So würde die Situation auf dem Parkplatz Hildesheimer Straße nach Vorab-Entwürfen mit dem DROBS-Neubau aussehen. 60 Parkplätze würden hierfür verschwinden. | Foto: Stadt Goslar

Goslar. Auf dem kostenfreien Parkplatz an der Hildesheimer Straße, der die dortige ARAL-Tankstelle umschließt soll nach dem Willen der Stadt Goslar eine neue Jugend- und Drogenberatungsstelle mit medizinischer Ambulanz (DROBS) entstehen. Trotz weitreichender Kritik verschiedener Initiativen und Anwohner hält die Stadt Goslar unverändert an dem Vorhaben fest. Die Unterschriftensammlung mit fast 1.000 Unterschriften und alle weiteren Einwände basieren nach Ansicht der Stadt Goslar auf "Hypothesen", die man "nicht teile". Dieser Auffassung soll der Rat der Stadt Goslar am 19. Mai zustimmen.

Datenzeilen
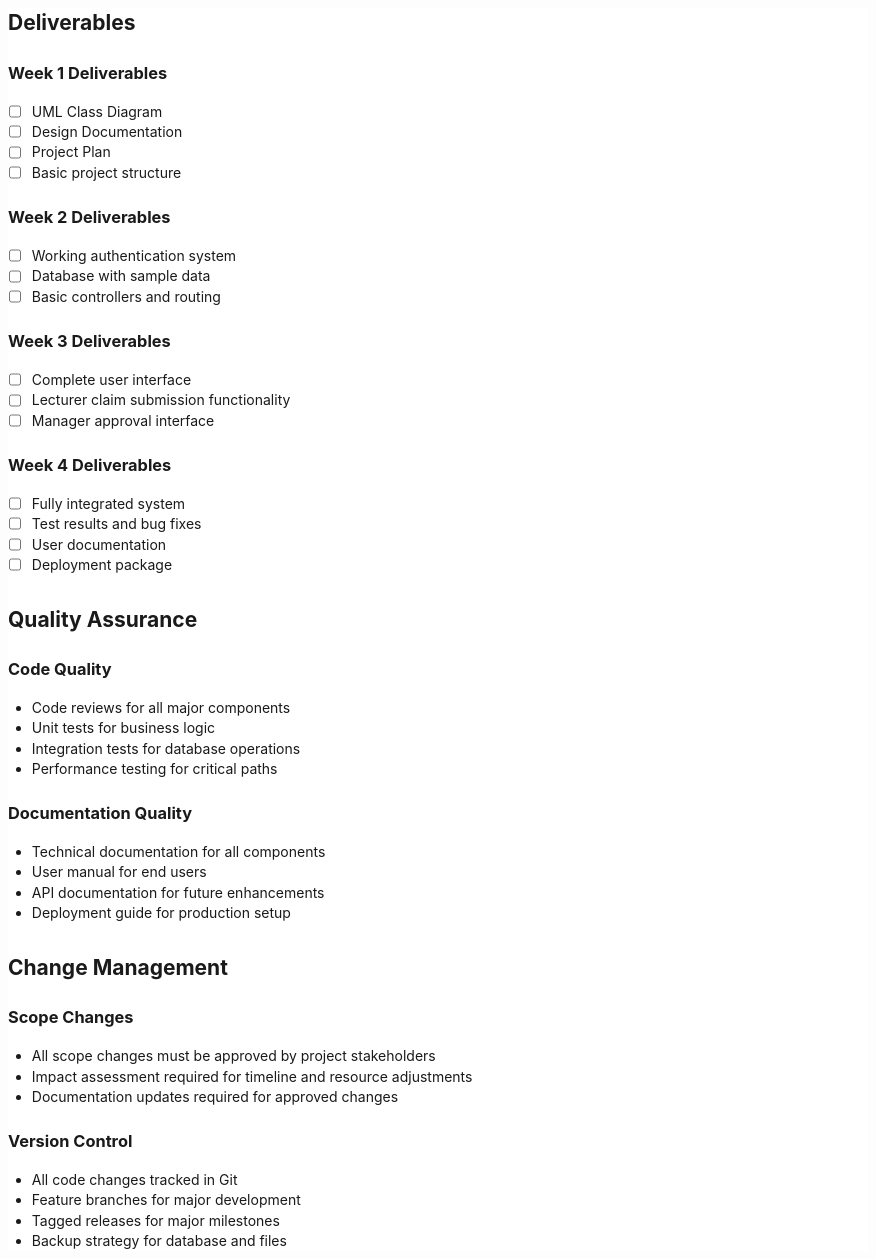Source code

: ## Deliverables

### Week 1 Deliverables
- [ ] UML Class Diagram
- [ ] Design Documentation
- [ ] Project Plan
- [ ] Basic project structure

### Week 2 Deliverables
- [ ] Working authentication system
- [ ] Database with sample data
- [ ] Basic controllers and routing

### Week 3 Deliverables
- [ ] Complete user interface
- [ ] Lecturer claim submission functionality
- [ ] Manager approval interface

### Week 4 Deliverables
- [ ] Fully integrated system
- [ ] Test results and bug fixes
- [ ] User documentation
- [ ] Deployment package

## Quality Assurance

### Code Quality
- Code reviews for all major components
- Unit tests for business logic
- Integration tests for database operations
- Performance testing for critical paths

### Documentation Quality
- Technical documentation for all components
- User manual for end users
- API documentation for future enhancements
- Deployment guide for production setup

## Change Management

### Scope Changes
- All scope changes must be approved by project stakeholders
- Impact assessment required for timeline and resource adjustments
- Documentation updates required for approved changes

### Version Control
- All code changes tracked in Git
- Feature branches for major development
- Tagged releases for major milestones
- Backup strategy for database and files
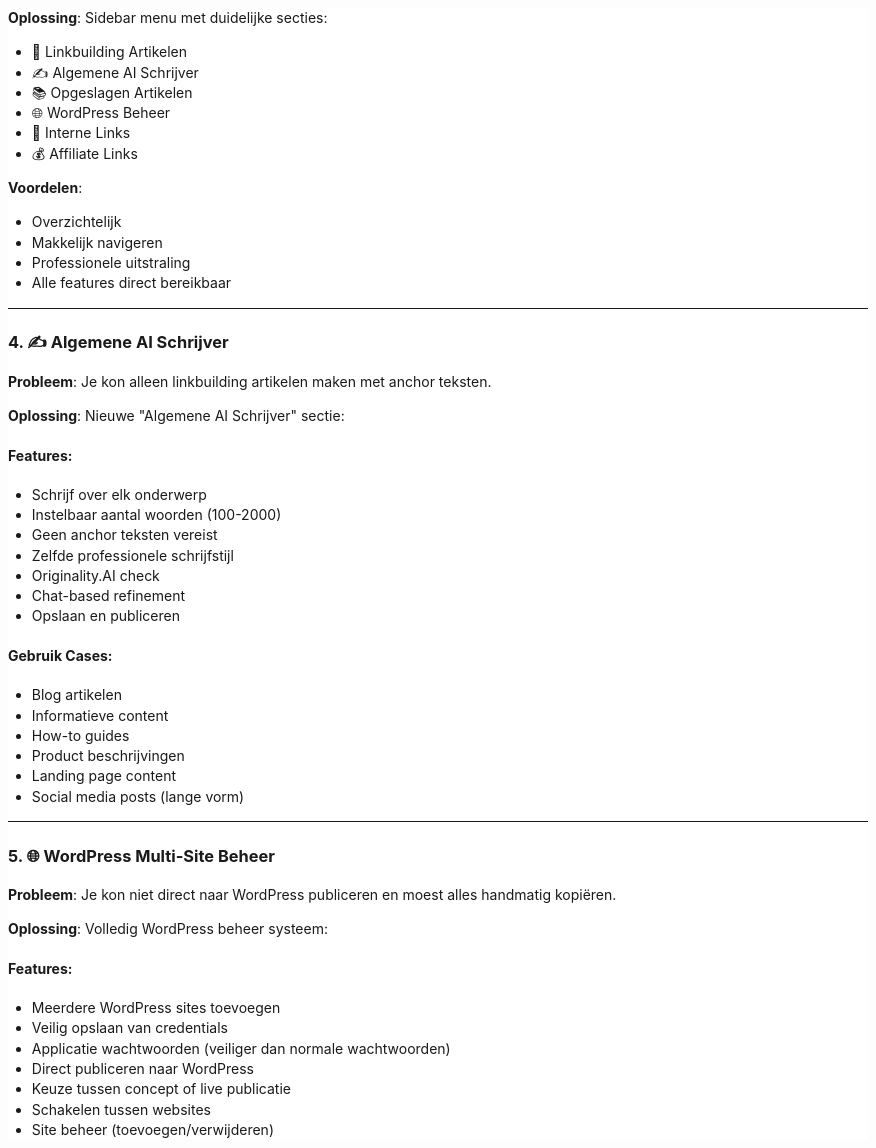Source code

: **Oplossing**: Sidebar menu met duidelijke secties:
- 🔗 Linkbuilding Artikelen
- ✍️ Algemene AI Schrijver
- 📚 Opgeslagen Artikelen
- 🌐 WordPress Beheer
- 🔗 Interne Links
- 💰 Affiliate Links

**Voordelen**:
- Overzichtelijk
- Makkelijk navigeren
- Professionele uitstraling
- Alle features direct bereikbaar

---

### 4. ✍️ Algemene AI Schrijver
**Probleem**: Je kon alleen linkbuilding artikelen maken met anchor teksten.

**Oplossing**: Nieuwe "Algemene AI Schrijver" sectie:

#### Features:
- Schrijf over elk onderwerp
- Instelbaar aantal woorden (100-2000)
- Geen anchor teksten vereist
- Zelfde professionele schrijfstijl
- Originality.AI check
- Chat-based refinement
- Opslaan en publiceren

#### Gebruik Cases:
- Blog artikelen
- Informatieve content
- How-to guides
- Product beschrijvingen
- Landing page content
- Social media posts (lange vorm)

---

### 5. 🌐 WordPress Multi-Site Beheer
**Probleem**: Je kon niet direct naar WordPress publiceren en moest alles handmatig kopiëren.

**Oplossing**: Volledig WordPress beheer systeem:

#### Features:
- Meerdere WordPress sites toevoegen
- Veilig opslaan van credentials
- Applicatie wachtwoorden (veiliger dan normale wachtwoorden)
- Direct publiceren naar WordPress
- Keuze tussen concept of live publicatie
- Schakelen tussen websites
- Site beheer (toevoegen/verwijderen)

Zu bearbeitende Aufgaben
[1] Beantworten Sie anhand des Textes zum DROBS-Neubau:
(a) Wie viele Parkplätze würden durch den Neubau verschwinden?
(b) Welche Tankstelle wird von dem Parkplatz an der Hildesheimer Straße umschlossen?
(c) An welchem Datum soll der Rat der Stadt Goslar zustimmen?
[2] Entnehmen Sie den Datenzeilen unverändert alle Zeilen von der Zeile mit „### Week 1 Deliverables“ bis einschließlich der Zeile mit „## Change Management“.
Die Datenzeilen stehen in keinem Zusammenhang mit dem Text zum DROBS-Neubau.

Lösungen
[1]
(a) 60 Parkplätze
(b) Die ARAL-Tankstelle
(c) Am 19. Mai

[2]
### Week 1 Deliverables
- [ ] UML Class Diagram
- [ ] Design Documentation
- [ ] Project Plan
- [ ] Basic project structure

### Week 2 Deliverables
- [ ] Working authentication system
- [ ] Database with sample data
- [ ] Basic controllers and routing

### Week 3 Deliverables
- [ ] Complete user interface
- [ ] Lecturer claim submission functionality
- [ ] Manager approval interface

### Week 4 Deliverables
- [ ] Fully integrated system
- [ ] Test results and bug fixes
- [ ] User documentation
- [ ] Deployment package

## Quality Assurance

### Code Quality
- Code reviews for all major components
- Unit tests for business logic
- Integration tests for database operations
- Performance testing for critical paths

### Documentation Quality
- Technical documentation for all components
- User manual for end users
- API documentation for future enhancements
- Deployment guide for production setup

## Change Management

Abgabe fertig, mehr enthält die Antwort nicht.